◆ **Exercise objective**
Can you return each of the following entries word for word, with every line and character kept unchanged?

◆ **Data to use**
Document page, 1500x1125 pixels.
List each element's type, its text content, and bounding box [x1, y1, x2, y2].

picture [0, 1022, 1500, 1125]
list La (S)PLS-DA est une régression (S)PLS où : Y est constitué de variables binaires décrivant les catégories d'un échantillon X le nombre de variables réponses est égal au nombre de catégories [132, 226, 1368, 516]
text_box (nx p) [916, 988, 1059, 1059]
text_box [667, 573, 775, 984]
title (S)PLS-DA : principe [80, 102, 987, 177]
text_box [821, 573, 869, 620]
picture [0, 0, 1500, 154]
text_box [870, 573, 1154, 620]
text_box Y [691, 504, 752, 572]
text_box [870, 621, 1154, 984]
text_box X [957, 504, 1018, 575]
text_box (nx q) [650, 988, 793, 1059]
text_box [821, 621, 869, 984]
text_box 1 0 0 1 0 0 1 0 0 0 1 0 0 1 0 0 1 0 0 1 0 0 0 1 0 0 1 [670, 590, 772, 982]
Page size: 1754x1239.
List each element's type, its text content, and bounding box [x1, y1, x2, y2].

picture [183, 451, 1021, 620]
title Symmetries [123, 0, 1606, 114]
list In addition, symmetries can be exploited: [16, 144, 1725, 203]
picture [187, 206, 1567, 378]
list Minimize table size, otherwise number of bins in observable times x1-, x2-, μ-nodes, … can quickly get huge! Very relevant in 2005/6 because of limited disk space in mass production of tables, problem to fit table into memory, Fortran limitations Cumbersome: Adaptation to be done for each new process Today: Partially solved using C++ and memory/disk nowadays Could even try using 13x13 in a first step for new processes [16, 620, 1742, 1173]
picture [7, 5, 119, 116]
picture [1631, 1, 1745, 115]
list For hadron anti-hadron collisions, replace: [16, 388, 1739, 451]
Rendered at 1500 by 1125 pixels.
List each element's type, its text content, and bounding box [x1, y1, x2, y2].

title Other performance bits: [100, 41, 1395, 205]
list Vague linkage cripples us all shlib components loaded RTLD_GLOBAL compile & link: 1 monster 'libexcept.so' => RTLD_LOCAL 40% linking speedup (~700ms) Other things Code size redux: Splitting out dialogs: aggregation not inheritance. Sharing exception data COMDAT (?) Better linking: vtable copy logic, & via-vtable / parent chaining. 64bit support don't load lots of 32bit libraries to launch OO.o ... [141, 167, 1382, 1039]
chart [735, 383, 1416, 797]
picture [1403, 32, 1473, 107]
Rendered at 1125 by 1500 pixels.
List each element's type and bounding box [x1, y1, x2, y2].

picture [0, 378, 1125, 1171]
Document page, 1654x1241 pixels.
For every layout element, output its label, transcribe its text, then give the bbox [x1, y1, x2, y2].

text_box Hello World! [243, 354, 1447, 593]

◆ **Output below**
Document page, 1500x1125 pixels.
List each element's type, its text content, and bounding box [x1, y1, x2, y2].

picture [0, 1022, 1500, 1125]
list La (S)PLS-DA est une régression (S)PLS où : Y est constitué de variables binaires décrivant les catégories d'un échantillon X le nombre de variables réponses est égal au nombre de catégories [132, 226, 1368, 516]
text_box (nx p) [916, 988, 1059, 1059]
text_box [667, 573, 775, 984]
title (S)PLS-DA : principe [80, 102, 987, 177]
text_box [821, 573, 869, 620]
picture [0, 0, 1500, 154]
text_box [870, 573, 1154, 620]
text_box Y [691, 504, 752, 572]
text_box [870, 621, 1154, 984]
text_box X [957, 504, 1018, 575]
text_box (nx q) [650, 988, 793, 1059]
text_box [821, 621, 869, 984]
text_box 1 0 0 1 0 0 1 0 0 0 1 0 0 1 0 0 1 0 0 1 0 0 0 1 0 0 1 [670, 590, 772, 982]
Page size: 1754x1239.
List each element's type, its text content, and bounding box [x1, y1, x2, y2].

picture [183, 451, 1021, 620]
title Symmetries [123, 0, 1606, 114]
list In addition, symmetries can be exploited: [16, 144, 1725, 203]
picture [187, 206, 1567, 378]
list Minimize table size, otherwise number of bins in observable times x1-, x2-, μ-nodes, … can quickly get huge! Very relevant in 2005/6 because of limited disk space in mass production of tables, problem to fit table into memory, Fortran limitations Cumbersome: Adaptation to be done for each new process Today: Partially solved using C++ and memory/disk nowadays Could even try using 13x13 in a first step for new processes [16, 620, 1742, 1173]
picture [7, 5, 119, 116]
picture [1631, 1, 1745, 115]
list For hadron anti-hadron collisions, replace: [16, 388, 1739, 451]
Rendered at 1500 by 1125 pixels.
List each element's type, its text content, and bounding box [x1, y1, x2, y2].

title Other performance bits: [100, 41, 1395, 205]
list Vague linkage cripples us all shlib components loaded RTLD_GLOBAL compile & link: 1 monster 'libexcept.so' => RTLD_LOCAL 40% linking speedup (~700ms) Other things Code size redux: Splitting out dialogs: aggregation not inheritance. Sharing exception data COMDAT (?) Better linking: vtable copy logic, & via-vtable / parent chaining. 64bit support don't load lots of 32bit libraries to launch OO.o ... [141, 167, 1382, 1039]
chart [735, 383, 1416, 797]
picture [1403, 32, 1473, 107]
Rendered at 1125 by 1500 pixels.
List each element's type and bounding box [x1, y1, x2, y2].

picture [0, 378, 1125, 1171]
Document page, 1654x1241 pixels.
For every layout element, output its label, transcribe its text, then give the bbox [x1, y1, x2, y2].

text_box Hello World! [243, 354, 1447, 593]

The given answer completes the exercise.